Reporting Season

Johns Lyng share price sinks after posting record year earnings

By Market Index
Mon 29 Aug 22, 1:29pm (AEDT)
Source: Unsplash

Key Points

  • Johns Lyng posted full year FY22 net profit after tax (NPAT) of $38.5m, up 40.1%
  • Management guided to FY23 sales revenue of $1,030.9m, up 15% year-on-year, and FY23 earnings of $105.3m, up 26%
  • Fully-franked full-year dividends of 5.7 cents was up 14% on last year

Johns Lyng Group (ASX: JLG) was down -6% at noon despite the property services group posting a full year FY22 net profit after tax (NPAT) of $38.5m, up 40.1% on revenue of $895m, which was 57.5% improvement on the previous period.

Earnings (EBITDA) were up 58.9% to $83.6m, while earnings per share (EPS) were also up 24.5% to 10.34 cents.

What should have also made shareholders smile this morning was management’s decision to declare a 3-cent final dividend, bringing fully-franked full-year dividends to 5.7 cents – up 14% on last year.

Management guided to FY23 sales revenue of $1,030.9m, up 15% year-on-year, and FY23 earnings (EBITDA) of $105.3m, up 26%.


The June 2021 Victorian storms and February 2022 flooding in NSW and QLD underpinned strong performance in the core Insurance Building and Restoration Services (IB&RS) division, which delivered revenue of $586.5m, up 63.8% on the previous year.

Meantime, catastrophe response activity revenue was up 90.4% to $164.8m.

Other noteworthy highlights during what was a huge year for the group was a $230m equity capital raise, which helped to fund numerous acquisitions, including the US$144m acquisition of US insurance repairs provider Reconstruction Holdings.

During FY22, Johns Lyng achieved several new contract wins and extensions, and also opened new offices in Launceston, Echuca, Coffs Harbour, Wollongong and Bairnsdale, helping to facilitate increased work allocation from insurance panels.

Solid pipeline

Johns Lyng CEO Scott Didier reminded investors that the IB&RS division is looking at a “solid pipeline of work” heading into the next financial year.

Didier also notes the company has additional acquisitions on radar and strategic growth opportunities across all its segments.

The company also plans to progress its Strata Services growth strategy following the acquisitions of several businesses in FY22, including Unitech and a controlling interest in restoration services company Steamatic Australia.
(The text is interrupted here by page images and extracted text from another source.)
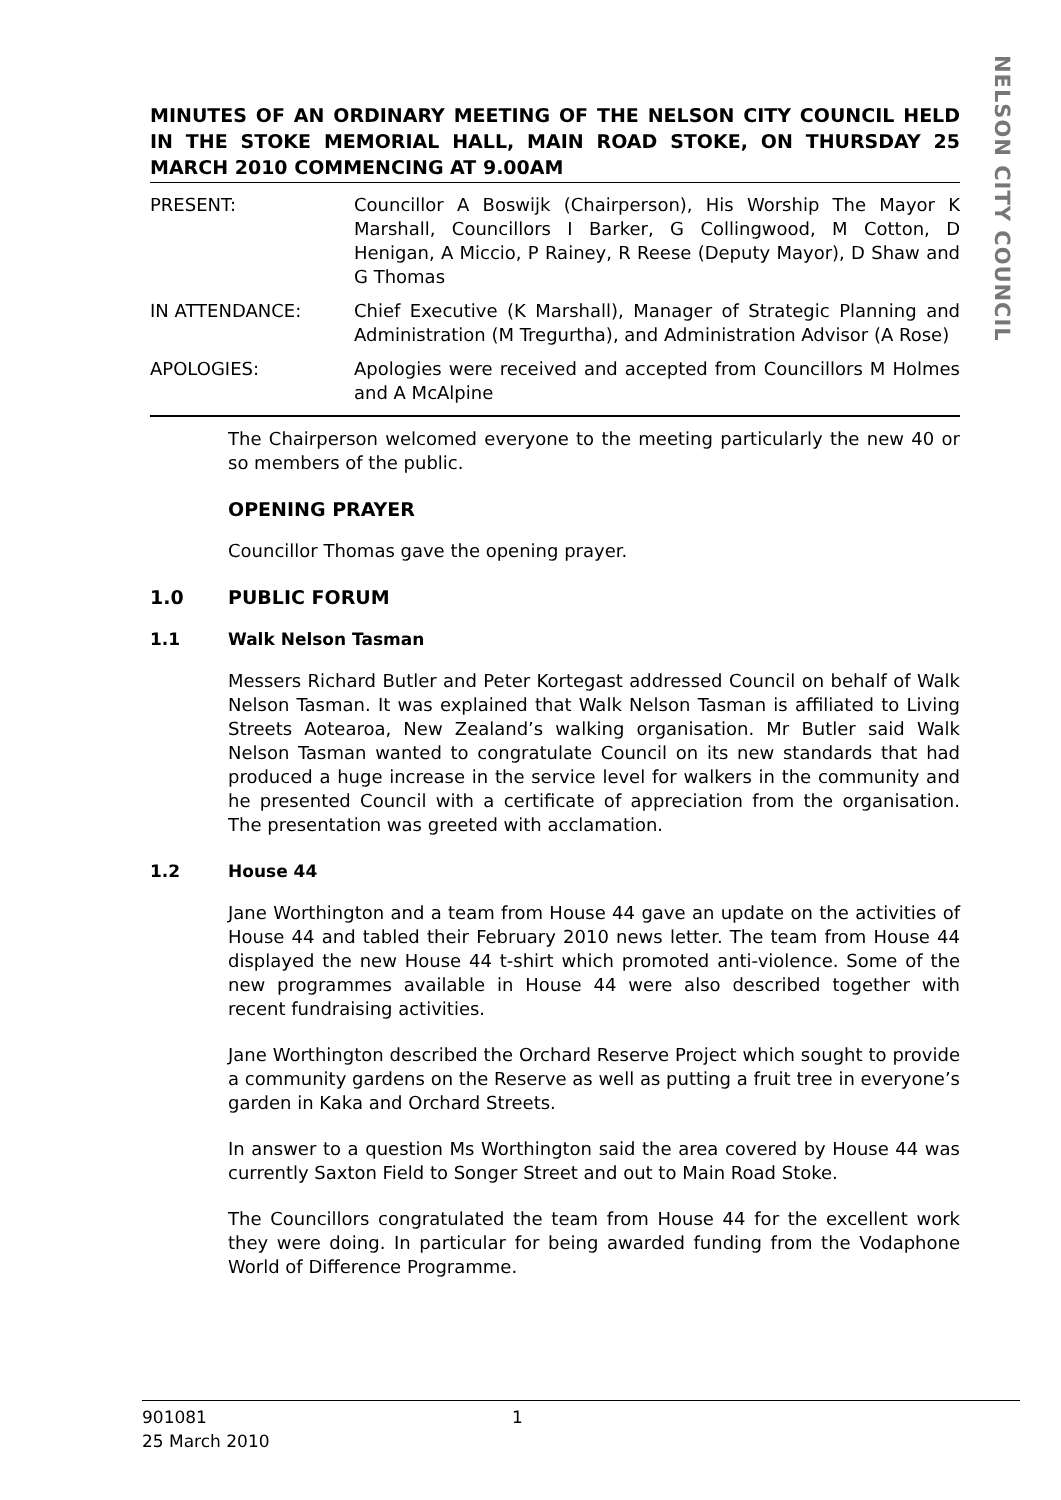NELSON CITY COUNCIL
MINUTES OF AN ORDINARY MEETING OF THE NELSON CITY COUNCIL HELD IN THE STOKE MEMORIAL HALL, MAIN ROAD STOKE, ON THURSDAY 25 MARCH 2010 COMMENCING AT 9.00AM
PRESENT: Councillor A Boswijk (Chairperson), His Worship The Mayor K Marshall, Councillors I Barker, G Collingwood, M Cotton, D Henigan, A Miccio, P Rainey, R Reese (Deputy Mayor), D Shaw and G Thomas
IN ATTENDANCE: Chief Executive (K Marshall), Manager of Strategic Planning and Administration (M Tregurtha), and Administration Advisor (A Rose)
APOLOGIES: Apologies were received and accepted from Councillors M Holmes and A McAlpine
The Chairperson welcomed everyone to the meeting particularly the new 40 or so members of the public.
OPENING PRAYER
Councillor Thomas gave the opening prayer.
1.0 PUBLIC FORUM
1.1 Walk Nelson Tasman
Messers Richard Butler and Peter Kortegast addressed Council on behalf of Walk Nelson Tasman. It was explained that Walk Nelson Tasman is affiliated to Living Streets Aotearoa, New Zealand’s walking organisation. Mr Butler said Walk Nelson Tasman wanted to congratulate Council on its new standards that had produced a huge increase in the service level for walkers in the community and he presented Council with a certificate of appreciation from the organisation. The presentation was greeted with acclamation.
1.2 House 44
Jane Worthington and a team from House 44 gave an update on the activities of House 44 and tabled their February 2010 news letter. The team from House 44 displayed the new House 44 t-shirt which promoted anti-violence. Some of the new programmes available in House 44 were also described together with recent fundraising activities.
Jane Worthington described the Orchard Reserve Project which sought to provide a community gardens on the Reserve as well as putting a fruit tree in everyone’s garden in Kaka and Orchard Streets.
In answer to a question Ms Worthington said the area covered by House 44 was currently Saxton Field to Songer Street and out to Main Road Stoke.
The Councillors congratulated the team from House 44 for the excellent work they were doing. In particular for being awarded funding from the Vodaphone World of Difference Programme.
901081 1
25 March 2010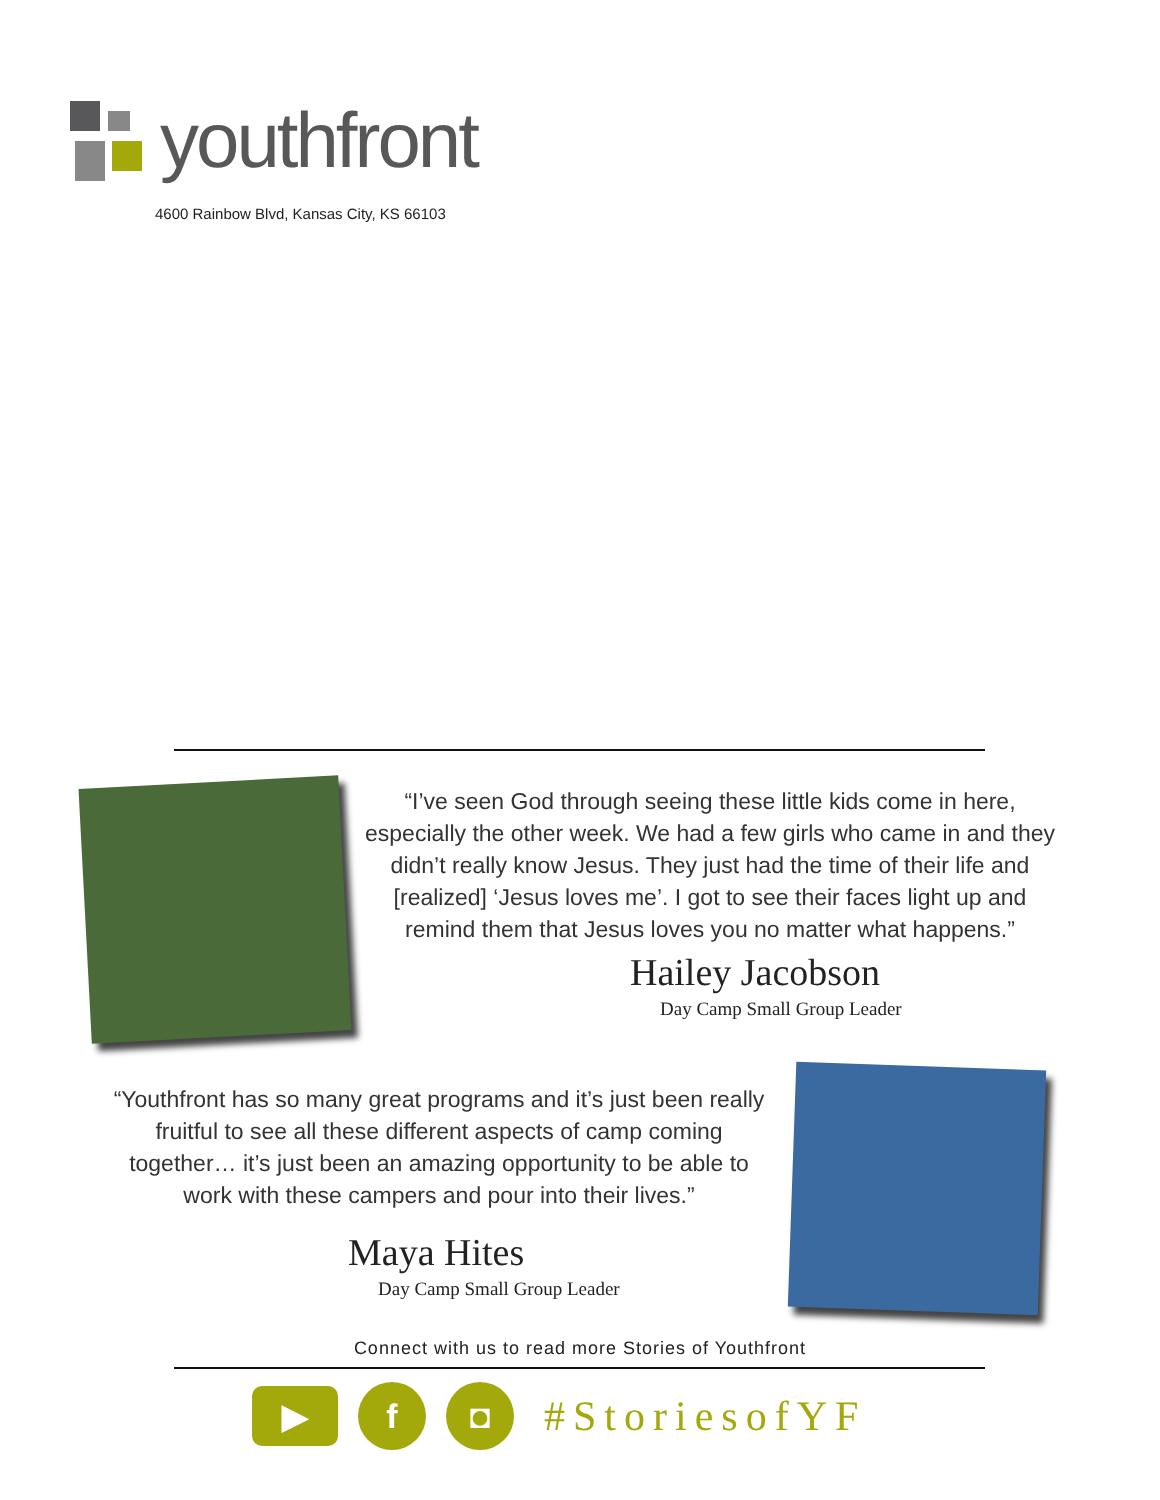youthfront
4600 Rainbow Blvd, Kansas City, KS 66103
“I’ve seen God through seeing these little kids come in here, especially the other week. We had a few girls who came in and they didn’t really know Jesus. They just had the time of their life and [realized] ‘Jesus loves me’. I got to see their faces light up and remind them that Jesus loves you no matter what happens.”
Hailey Jacobson
Day Camp Small Group Leader
“Youthfront has so many great programs and it’s just been really fruitful to see all these different aspects of camp coming together… it’s just been an amazing opportunity to be able to work with these campers and pour into their lives.”
Maya Hites
Day Camp Small Group Leader
Connect with us to read more Stories of Youthfront
▶
f ◘
#StoriesofYF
Johns Lyng Group share price over 12 months.


What brokers think

While today’s favourable result appears to have been dragged down along with the broader market sell off, this may only make for a more attractive entry ahead of potential broker re-ratings later this week.


The group’s share price is up 28% over one year, but has fallen -18% since the start of 2022.


Consensus on the group is Strong Buy.


Based on Morningstar’s fair value of $9.07 the stock appears to be undervalued.


Ord Minnett, which initiated coverage with an Accumulate rating and $8.40 target price late July, expects the group to expand into the US and strata in Australia.